How can I employ someone to create a tribute site for a vanished community when I'm not really sure what I want?
January 12, 2009 11:33 PM   Subscribe

The archivist of an exterminated Jewish community has asked me to make a tribute website (the modern equivalent of a Yizkor Book. I want to be evocative and moving and a useful reference for other people tracing their genealogy. The problem is that I have no idea how to create a modern website; or write the sort of material I want; or make it pretty. What sort of help should I look for, and where can I find it, and how much will it cost me?
posted by Joe in Australia to Computers & Internet (8 answers total) 3 users marked this as a favorite
 
Yad Veshem can help you
posted by watercarrier at 2:16 AM on January 13, 2009


If you would like to ask me questions I would be happy to answer. I've been a website designer for ten years and I specialize in academic sites (i.e. lots of text, but needs to be completely accessible / usable and look nice to). I can't help you with what you want to go into the site, but I can with the basic technical stuff.
posted by Jenks74 at 4:17 AM on January 13, 2009


Also consider becoming the "client" of a web design course. Certain web design courses are looking for clients to provide a realistic experience in designing for a client. The usual exchange is placing design team credit on the finished web site and you get services for free on programming and design. As a point to start, start taking a look at website that are related to the point of interest and see what you like and dislike and then take a look at websites to look at aesthetics and other things that may attract you so you have something to start the discussion with the design team(s)

Mefi mail me if you are interested in a US based group.

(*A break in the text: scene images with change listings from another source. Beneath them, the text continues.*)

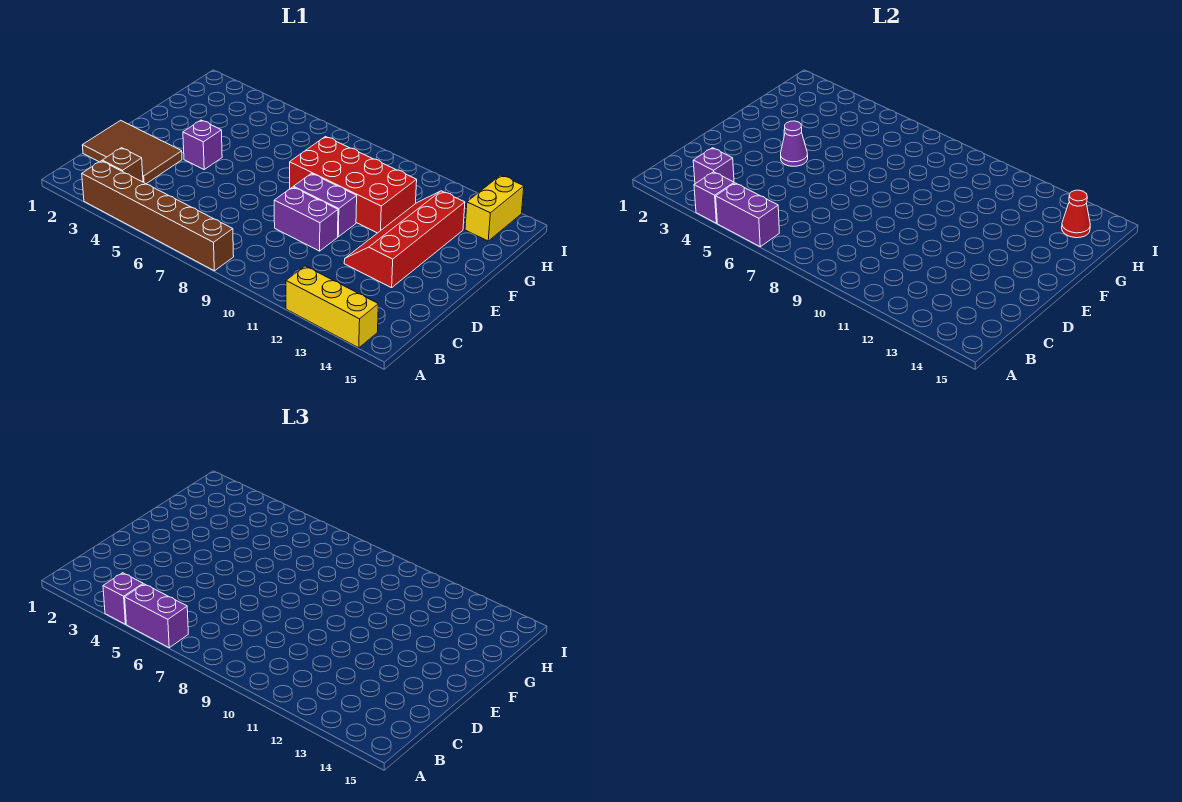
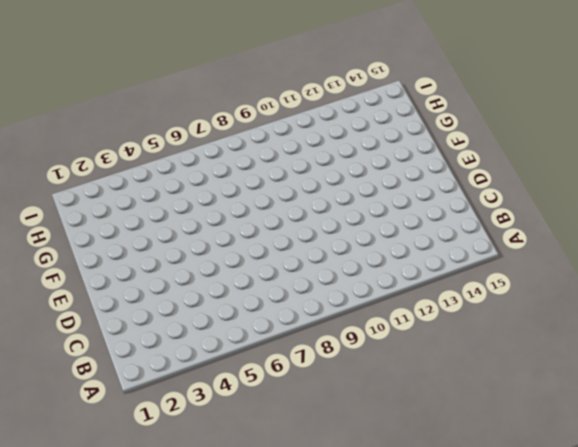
none -> brown brick A3:A8 level 1
none -> yellow brick A12:A14 level 1
none -> brown brick B3 level 1

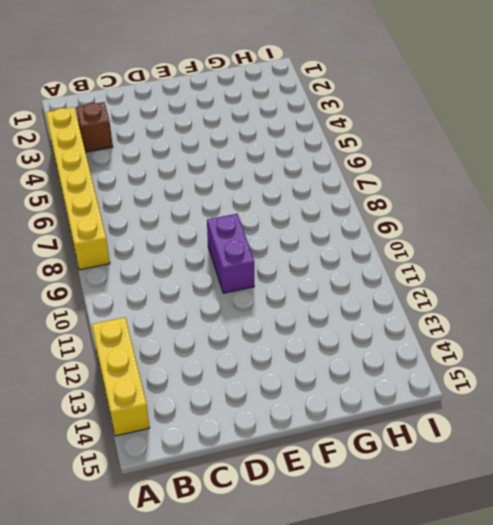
yellow brick A3:A8 level 1 -> brown brick A3:A8 level 1
none -> brown tile C1:D3 level 1
none -> purple brick D9:D10 level 1
none -> red slope D12:G13 level 1 top 13

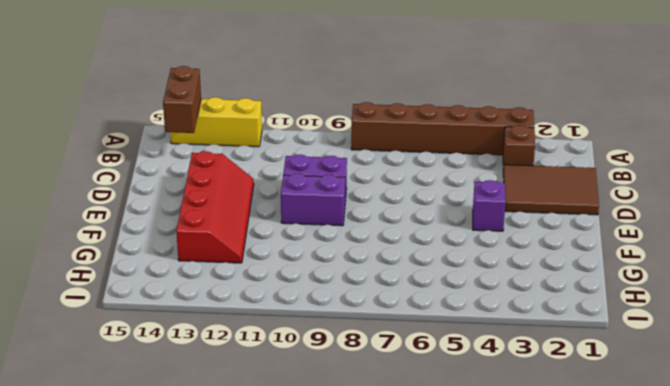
brown brick A14:B14 level 2 -> none
none -> red brick F8:G11 level 1
none -> yellow brick H14:I14 level 1
none -> purple brick A4 level 2

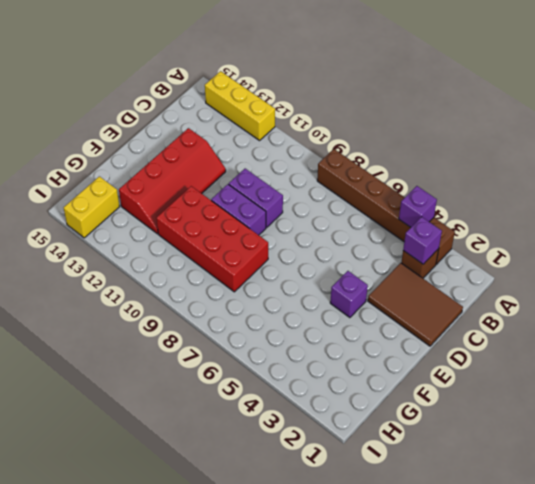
none -> purple brick A5:A6 level 2
none -> purple cone E4 level 2
none -> red cone H14 level 2

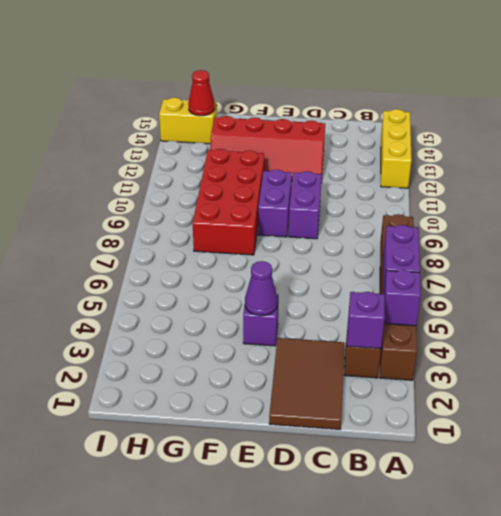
none -> purple brick A4 level 3
none -> purple brick A5:A6 level 3

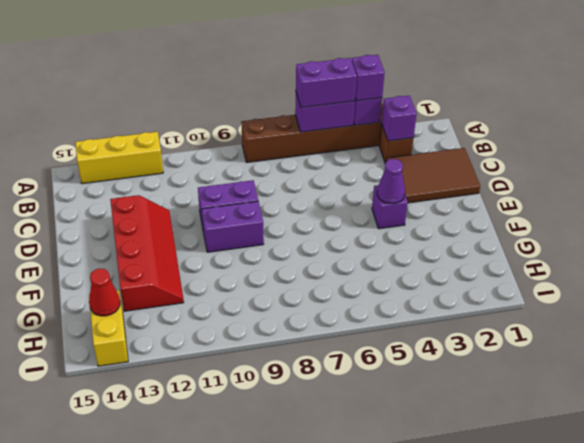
none -> red brick F8:G11 level 1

I am sure that there are other academics and designers from Australia who may offer the same thing.
posted by jadepearl at 5:54 AM on January 13, 2009 [1 favorite]


There are some examples of this type of memorial site on the USHMM Library list of links about Jewish communities. This is by no means a comprehensive list, but you can get an idea of what has been done before.

You can contact me if you're looking for information about the town, and I'll see what we have in the USHMM collection.
posted by arco at 6:59 AM on January 13, 2009


It sounds like you might need a web designer to help you, and possibly a web developer. You could possibly try a web design company, do a search for one near you perhaps. They charge various rates and will usually work out of a quote for the work you need, but typically around $100 per hour.

What I might suggest you try, however, is looking for one or more freelancer(s) to help you out. There are plenty of sites on the web where you can view listings of freelance providers in the web industry and you can post up a job listing to try and find the right person. Chances are you might find someone who knows enough about the topic you're creating the site on and has the skills to design it. You'd probably end up paying somewhere between $20-$60 an hour for a freelancer. Try doing a search for web freelancer sites or similar, there are a lot of them.
posted by Eastgate at 9:02 AM on January 13, 2009


I put this here for those that may be interested... USC Shoah Foundation Institute for Visual History and Education.
Testimony Services
The USC Shoah Foundation Institute provides access to its Visual History Archive, in whole or in part, to interested parties. The Institute's Visual History Archive at the University of Southern California contains nearly 52,000 video testimonies collected in 32 languages and 56 countries. More than one-hundred thousand hours of video occupy currently 135 terabytes of storage on servers at USC.
Semi-Self link.
posted by zengargoyle at 6:06 PM on January 13, 2009


Almost too obvious to ask, but if you don't know how to make web pages, why have they asked you to do it? I'm not being rude, but what is your job and in what capacity have you taken on this project?

It seems you're now a website producer, anyway, and have two completely different problems.

You don't know how to do it, and you don't know what you want.

You have to solve the second one first, because nobody can build a site for you until they know what you want.

The people who should be telling you what they want are your clients, the people who gave you the job. They should be a lot more specific about what they want and don't want. They should tell you which features the site must have, must not have, what the site should look like, what it should not look like, which other sites they would suggest as good models, and so on. And they should tell you what raw material is available.

I promise you now that if you go ahead without getting their detailed input, you'll get it anyway, when it's too late and they hate what you've done so far and you've wasted time and money.

After you've done that (getting a detailed brief from your client) then you have to find someone to build it for you. You probably need a web designer, a web coder, and someone to work on scripts for any CMS/dynamic parts of the site, like a search engine. You might find all those three in one person, but it's unlikely.

Email me if you like, I'm in the business and I'm in Sydney.
posted by AmbroseChapel at 7:23 PM on January 13, 2009


Response by poster: Almost too obvious to ask, but if you don't know how to make web pages, why have they asked you to do it?

Because there aren't many people with a connection to that town that have an interest in genealogy. It's a Hungarian town that had a thriving Jewish population before the Holocaust, but I'd be surprised if there were more than a handful of Jews within twenty miles of the place today. My G-G-grandfather was born there and I'd like to document the place while there's still some living memory and the documents haven't been dispersed.